The play equipment, without its cover of wriggling bodies, seemed severe. I studied a climbing frame made from giant tires, staring until finally I noticed something terrible. Like some macabre collage, this structure had been positioned next to a huge red fire hose. This fashion for children to climb all over enormous tires, to wrap themselves in the tires so they hung limp from the knees as if burning—was I the only one
who found it in slightly poor taste? Children should secede. Their teachers were trying to induct them into an airbrushed prison. A world where people with walled imaginations lived walled lives. Children should take their packed lunches and run far away. The idea that they needed to be protected from the truth was surely a way for adults to protect themselves. The unseemly things which children said when left alone, when the brakes were taken off their aggression, were perfectly natural. They were the shadow-feelings of adults.

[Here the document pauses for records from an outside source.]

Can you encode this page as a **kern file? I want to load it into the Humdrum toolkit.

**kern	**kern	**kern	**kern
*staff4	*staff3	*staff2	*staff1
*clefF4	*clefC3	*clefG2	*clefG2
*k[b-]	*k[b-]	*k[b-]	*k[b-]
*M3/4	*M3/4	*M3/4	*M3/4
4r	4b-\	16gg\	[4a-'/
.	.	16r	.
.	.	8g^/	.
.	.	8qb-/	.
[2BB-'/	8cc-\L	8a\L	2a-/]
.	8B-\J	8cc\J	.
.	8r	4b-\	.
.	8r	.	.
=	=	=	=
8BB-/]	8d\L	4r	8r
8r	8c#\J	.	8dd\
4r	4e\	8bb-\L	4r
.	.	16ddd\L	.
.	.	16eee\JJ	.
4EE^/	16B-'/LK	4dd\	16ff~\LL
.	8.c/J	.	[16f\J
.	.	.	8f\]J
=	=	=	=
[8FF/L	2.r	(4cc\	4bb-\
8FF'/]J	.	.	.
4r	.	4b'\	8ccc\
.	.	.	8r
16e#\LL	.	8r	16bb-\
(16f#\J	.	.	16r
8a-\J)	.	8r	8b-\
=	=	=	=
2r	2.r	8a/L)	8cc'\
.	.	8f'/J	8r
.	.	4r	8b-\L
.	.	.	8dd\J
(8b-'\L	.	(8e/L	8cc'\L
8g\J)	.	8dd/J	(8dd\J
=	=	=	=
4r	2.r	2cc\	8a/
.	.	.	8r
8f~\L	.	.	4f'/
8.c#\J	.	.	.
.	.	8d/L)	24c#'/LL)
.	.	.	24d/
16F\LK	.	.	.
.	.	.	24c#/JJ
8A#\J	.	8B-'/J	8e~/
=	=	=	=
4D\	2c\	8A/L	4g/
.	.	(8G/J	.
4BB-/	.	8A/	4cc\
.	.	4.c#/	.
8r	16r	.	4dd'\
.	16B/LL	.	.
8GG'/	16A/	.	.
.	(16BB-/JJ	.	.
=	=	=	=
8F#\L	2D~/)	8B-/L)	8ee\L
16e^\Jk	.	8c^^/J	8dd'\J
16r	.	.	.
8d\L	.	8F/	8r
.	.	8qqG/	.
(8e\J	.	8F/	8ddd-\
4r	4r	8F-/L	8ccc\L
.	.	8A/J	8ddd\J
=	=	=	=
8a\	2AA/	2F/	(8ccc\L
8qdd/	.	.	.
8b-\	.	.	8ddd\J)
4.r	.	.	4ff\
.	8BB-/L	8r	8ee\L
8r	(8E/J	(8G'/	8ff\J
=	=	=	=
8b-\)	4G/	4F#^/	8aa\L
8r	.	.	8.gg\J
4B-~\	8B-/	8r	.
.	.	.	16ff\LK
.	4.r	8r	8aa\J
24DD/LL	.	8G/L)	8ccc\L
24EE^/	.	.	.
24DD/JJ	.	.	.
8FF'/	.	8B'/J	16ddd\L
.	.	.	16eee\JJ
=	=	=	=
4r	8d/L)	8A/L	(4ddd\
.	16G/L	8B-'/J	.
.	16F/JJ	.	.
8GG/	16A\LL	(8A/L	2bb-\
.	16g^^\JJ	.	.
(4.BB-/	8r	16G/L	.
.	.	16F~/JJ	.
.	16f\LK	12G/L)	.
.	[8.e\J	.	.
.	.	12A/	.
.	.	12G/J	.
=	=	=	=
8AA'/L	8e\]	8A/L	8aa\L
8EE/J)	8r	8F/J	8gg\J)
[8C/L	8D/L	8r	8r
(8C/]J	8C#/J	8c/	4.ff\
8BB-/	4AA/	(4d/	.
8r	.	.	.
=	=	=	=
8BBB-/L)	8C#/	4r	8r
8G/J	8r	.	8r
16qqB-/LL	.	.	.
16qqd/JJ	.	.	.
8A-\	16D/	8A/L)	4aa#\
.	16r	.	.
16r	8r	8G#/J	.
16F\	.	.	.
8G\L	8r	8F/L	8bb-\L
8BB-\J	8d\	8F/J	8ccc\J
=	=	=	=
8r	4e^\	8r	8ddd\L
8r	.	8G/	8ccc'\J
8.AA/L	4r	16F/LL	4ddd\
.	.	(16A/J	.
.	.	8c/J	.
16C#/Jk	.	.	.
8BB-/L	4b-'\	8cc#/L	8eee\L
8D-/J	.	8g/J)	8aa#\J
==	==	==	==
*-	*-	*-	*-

Shouting broke out: our rapprochement had proved too much for the less sophisticated kids; Darren had called Alastair a girl, and he had started to cry. We discussed that it was not a statement of truth that Alastair was a girl. And Darren apologized with mock sincerity. Everyone then sat waiting, expecting me to speak. It seemed I should leave them with something. I took a deep breath, and tried to advise that the most important thing was to always remain true to oneself.

Billy:
But sometimes when people tell a joke you have to lie because if everyone’s laughing and you have no idea what they’re laughing about, you just have to laugh with them.
Miss Byrne:
If everyone else threw rocks, would you throw a rock as well?
Henry:
That’s not lying. Throwing a rock isn’t lying.
Miss Byrne:
But if you laughed, were you being true to yourself?
Billy:
You feel a bit embarrassed though if you’ve no idea what everyone’s laughing about and you just sit there.